The most glaring sign of the Beltway's detachment from national life has been the movement against critical race theory (CRT) in public schools. Like the Tea Party, this movement is spontaneous, self-organizing, and uncontrolled. Unlike the Tea Party, however, it is focused on a hyperlocal (yet super-important) issue: K-12 instruction. As of this writing, the anti-CRT movement fields candidates for school boards. Congress is an afterthought.
The national politicians who amplify the movement's rhetoric are piggybacking on a grassroots phenomenon. And while the fight against CRT has implications for federal policy, it is not as though the right's answer to far-left school boards is national curricular standards. On the contrary: The parental revolt over "woke" education bypasses Washington, transcends party lines, and has clearly defined and limited goals.
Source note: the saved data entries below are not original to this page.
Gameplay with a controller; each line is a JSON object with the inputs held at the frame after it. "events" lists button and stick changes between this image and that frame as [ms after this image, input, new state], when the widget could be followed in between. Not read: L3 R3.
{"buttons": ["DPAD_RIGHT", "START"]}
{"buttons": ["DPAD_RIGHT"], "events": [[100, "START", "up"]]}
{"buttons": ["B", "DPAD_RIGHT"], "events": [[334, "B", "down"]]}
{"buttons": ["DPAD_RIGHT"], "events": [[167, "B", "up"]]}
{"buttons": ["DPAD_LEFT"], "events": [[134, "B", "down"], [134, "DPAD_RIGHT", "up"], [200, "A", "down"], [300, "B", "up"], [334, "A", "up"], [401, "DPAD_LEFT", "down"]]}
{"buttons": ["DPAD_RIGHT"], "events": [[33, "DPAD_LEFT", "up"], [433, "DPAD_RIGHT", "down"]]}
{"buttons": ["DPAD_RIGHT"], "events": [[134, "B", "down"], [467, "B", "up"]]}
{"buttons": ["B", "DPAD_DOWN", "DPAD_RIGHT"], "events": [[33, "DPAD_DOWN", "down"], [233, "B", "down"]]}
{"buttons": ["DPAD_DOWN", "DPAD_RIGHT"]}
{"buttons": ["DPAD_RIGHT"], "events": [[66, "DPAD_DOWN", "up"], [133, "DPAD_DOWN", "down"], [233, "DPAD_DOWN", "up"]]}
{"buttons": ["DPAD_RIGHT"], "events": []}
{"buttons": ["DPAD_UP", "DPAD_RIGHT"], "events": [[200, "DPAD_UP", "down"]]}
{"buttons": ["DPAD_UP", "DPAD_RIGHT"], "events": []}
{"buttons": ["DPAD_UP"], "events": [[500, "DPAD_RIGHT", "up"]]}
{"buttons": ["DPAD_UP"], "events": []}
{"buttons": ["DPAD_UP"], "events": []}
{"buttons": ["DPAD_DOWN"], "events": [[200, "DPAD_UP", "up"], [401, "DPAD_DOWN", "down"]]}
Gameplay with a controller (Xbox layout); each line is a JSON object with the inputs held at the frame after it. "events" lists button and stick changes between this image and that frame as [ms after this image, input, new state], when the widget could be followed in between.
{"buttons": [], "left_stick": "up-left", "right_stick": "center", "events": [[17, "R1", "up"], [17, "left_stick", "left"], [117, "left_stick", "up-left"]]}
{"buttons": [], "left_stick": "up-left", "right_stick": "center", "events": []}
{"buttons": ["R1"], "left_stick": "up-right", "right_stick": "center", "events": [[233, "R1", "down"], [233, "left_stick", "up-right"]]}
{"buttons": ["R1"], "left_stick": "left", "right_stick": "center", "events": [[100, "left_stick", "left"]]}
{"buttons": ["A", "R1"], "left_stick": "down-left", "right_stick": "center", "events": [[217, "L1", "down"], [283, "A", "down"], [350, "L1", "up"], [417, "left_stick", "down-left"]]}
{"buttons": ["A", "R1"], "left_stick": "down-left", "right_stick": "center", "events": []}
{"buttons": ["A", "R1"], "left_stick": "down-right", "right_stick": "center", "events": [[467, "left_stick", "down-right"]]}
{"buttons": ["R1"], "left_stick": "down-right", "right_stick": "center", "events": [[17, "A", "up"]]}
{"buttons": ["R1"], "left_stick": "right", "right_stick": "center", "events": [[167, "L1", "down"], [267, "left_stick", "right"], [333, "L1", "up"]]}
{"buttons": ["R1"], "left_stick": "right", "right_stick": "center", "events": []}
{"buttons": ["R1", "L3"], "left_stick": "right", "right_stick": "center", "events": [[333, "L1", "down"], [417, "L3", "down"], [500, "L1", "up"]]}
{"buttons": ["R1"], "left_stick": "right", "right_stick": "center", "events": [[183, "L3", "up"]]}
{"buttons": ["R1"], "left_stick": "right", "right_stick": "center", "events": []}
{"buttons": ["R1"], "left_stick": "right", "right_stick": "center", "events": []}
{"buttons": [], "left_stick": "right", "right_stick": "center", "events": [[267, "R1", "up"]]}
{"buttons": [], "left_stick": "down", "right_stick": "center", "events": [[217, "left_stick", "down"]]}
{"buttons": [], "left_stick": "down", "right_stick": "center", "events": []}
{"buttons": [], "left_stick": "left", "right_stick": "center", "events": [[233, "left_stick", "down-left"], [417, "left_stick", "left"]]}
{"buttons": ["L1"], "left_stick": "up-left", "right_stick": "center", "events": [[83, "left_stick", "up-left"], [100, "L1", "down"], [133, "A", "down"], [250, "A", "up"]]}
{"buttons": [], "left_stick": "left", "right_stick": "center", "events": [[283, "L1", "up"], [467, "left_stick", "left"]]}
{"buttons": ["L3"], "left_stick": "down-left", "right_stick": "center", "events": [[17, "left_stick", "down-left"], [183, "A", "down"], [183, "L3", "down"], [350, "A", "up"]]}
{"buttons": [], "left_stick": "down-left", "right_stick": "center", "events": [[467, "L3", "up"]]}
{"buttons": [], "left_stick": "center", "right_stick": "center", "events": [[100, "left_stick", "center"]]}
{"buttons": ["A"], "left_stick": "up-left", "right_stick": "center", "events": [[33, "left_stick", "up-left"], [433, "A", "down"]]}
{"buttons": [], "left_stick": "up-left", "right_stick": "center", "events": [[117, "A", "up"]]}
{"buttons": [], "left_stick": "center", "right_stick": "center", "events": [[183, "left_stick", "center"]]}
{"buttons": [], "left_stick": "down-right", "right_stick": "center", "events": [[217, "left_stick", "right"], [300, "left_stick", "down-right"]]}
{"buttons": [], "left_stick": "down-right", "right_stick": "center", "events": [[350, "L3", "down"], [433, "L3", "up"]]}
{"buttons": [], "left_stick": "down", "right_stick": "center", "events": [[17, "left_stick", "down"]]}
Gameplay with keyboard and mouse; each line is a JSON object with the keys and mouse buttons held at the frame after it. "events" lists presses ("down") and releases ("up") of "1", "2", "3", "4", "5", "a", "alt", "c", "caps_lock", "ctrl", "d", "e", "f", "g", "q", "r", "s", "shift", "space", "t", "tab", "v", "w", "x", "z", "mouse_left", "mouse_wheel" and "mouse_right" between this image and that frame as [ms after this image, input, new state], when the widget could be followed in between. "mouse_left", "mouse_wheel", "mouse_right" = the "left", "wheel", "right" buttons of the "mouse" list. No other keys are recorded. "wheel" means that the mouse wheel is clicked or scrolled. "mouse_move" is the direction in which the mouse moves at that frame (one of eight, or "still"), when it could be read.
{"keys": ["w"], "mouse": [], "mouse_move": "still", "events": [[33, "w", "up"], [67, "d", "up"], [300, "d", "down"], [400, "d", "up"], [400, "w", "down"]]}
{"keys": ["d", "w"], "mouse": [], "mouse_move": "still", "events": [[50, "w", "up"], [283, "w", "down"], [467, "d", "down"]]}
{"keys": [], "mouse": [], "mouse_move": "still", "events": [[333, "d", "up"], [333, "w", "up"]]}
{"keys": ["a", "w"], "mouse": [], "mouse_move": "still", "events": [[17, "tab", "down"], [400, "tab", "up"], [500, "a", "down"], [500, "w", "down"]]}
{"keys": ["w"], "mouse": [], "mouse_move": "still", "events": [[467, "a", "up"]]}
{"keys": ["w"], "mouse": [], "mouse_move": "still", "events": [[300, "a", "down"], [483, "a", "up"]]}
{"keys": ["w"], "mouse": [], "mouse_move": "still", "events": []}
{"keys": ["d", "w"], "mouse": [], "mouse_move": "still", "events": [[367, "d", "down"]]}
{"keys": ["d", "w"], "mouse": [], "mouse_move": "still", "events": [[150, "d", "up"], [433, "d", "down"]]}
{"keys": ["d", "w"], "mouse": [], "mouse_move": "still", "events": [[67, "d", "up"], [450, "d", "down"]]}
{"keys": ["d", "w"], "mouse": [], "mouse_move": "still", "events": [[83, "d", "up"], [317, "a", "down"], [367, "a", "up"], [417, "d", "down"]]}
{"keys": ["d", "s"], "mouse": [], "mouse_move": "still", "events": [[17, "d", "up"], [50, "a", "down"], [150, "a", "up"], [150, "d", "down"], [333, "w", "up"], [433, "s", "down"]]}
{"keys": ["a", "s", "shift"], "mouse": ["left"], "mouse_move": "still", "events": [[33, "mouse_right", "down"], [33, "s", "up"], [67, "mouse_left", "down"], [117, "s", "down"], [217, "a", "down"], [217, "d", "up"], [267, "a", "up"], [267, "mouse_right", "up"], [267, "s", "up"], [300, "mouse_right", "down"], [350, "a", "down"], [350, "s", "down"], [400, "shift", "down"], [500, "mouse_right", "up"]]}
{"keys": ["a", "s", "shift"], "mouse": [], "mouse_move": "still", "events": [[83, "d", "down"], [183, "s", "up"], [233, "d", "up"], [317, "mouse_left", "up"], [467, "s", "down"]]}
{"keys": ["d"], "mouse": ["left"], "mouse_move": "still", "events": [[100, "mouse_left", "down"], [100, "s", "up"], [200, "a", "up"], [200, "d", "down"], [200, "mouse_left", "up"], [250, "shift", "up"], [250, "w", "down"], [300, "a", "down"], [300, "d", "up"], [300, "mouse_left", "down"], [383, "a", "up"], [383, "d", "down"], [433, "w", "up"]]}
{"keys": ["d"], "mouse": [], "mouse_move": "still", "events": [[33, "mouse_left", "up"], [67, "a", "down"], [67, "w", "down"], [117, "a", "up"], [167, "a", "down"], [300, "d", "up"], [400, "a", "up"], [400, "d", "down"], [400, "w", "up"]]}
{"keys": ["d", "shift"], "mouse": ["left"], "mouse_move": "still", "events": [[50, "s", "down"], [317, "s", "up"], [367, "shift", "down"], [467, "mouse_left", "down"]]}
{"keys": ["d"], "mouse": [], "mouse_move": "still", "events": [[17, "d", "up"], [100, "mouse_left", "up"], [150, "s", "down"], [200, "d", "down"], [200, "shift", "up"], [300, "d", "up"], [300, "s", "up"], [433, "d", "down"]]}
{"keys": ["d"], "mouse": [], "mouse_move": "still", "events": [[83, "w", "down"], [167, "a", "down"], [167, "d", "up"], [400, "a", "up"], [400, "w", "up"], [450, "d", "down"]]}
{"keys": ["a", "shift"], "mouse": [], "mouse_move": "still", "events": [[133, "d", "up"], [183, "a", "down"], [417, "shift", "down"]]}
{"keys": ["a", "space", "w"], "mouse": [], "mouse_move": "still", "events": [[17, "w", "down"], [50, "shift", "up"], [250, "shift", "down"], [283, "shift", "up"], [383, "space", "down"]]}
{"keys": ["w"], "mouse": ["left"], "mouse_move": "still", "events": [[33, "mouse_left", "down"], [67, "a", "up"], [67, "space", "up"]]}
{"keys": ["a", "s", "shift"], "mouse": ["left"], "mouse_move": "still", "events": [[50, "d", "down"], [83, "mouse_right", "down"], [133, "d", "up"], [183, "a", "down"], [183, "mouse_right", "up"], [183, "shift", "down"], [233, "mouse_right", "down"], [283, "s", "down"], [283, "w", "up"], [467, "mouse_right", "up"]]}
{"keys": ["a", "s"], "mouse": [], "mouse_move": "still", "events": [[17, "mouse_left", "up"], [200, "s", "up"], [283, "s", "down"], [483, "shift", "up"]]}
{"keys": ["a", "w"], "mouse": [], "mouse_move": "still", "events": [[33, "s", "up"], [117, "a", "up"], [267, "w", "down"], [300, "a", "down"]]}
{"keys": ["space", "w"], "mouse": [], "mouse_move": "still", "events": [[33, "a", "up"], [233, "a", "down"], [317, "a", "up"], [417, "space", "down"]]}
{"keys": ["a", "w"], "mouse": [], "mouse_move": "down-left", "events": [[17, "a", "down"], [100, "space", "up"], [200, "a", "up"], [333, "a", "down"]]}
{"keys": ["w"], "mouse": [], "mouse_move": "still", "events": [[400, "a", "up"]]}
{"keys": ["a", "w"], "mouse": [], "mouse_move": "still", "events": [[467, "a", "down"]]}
What's fascinating about the anti-CRT campaign is that its most prominent antagonists are not elected officials. The Tea Party pitted rebels such as Jim DeMint, Mike Lee, Rand Paul, and Ted Cruz against the Republican establishment and Barack Obama. But the participants in this most recent iteration of the culture war are different. The anti-CRT spokesman Christopher Rufo of the Manhattan Institute is a documentarian and activist, and Bari Weiss and Andrew Sullivan are journalists. The most famous advocates of so-called antiracist education are Nikole Hannah-Jones, lead writer of the New York Times‘s 1619 Project, and Ibram X. Kendi of Boston University. Fights over CRT don't take place in the halls of Congress, but on Morning Joe.
Maybe political entrepreneurs in the coming months will appropriate and elevate the issues of voter ID, crime, and anti-American pedagogy into national campaigns. Maybe the anti-CRT movement will follow the Tea Party and use the 2022 election to springboard into the Beltway. Maybe the next president will impress himself or herself into the national consciousness in the manner of an Obama or a Trump. Or maybe the next president will be Trump.
For now, though, Joe Biden is president. Congress is deadlocked. Both the left and right are more interested in values than in entitlements. The media track the states, the cities, the schools. Why? Because the real action is happening in places like Atlanta, Tallahassee, Austin, Phoenix, New York City, and Loudoun County. Not in Washington, D.C.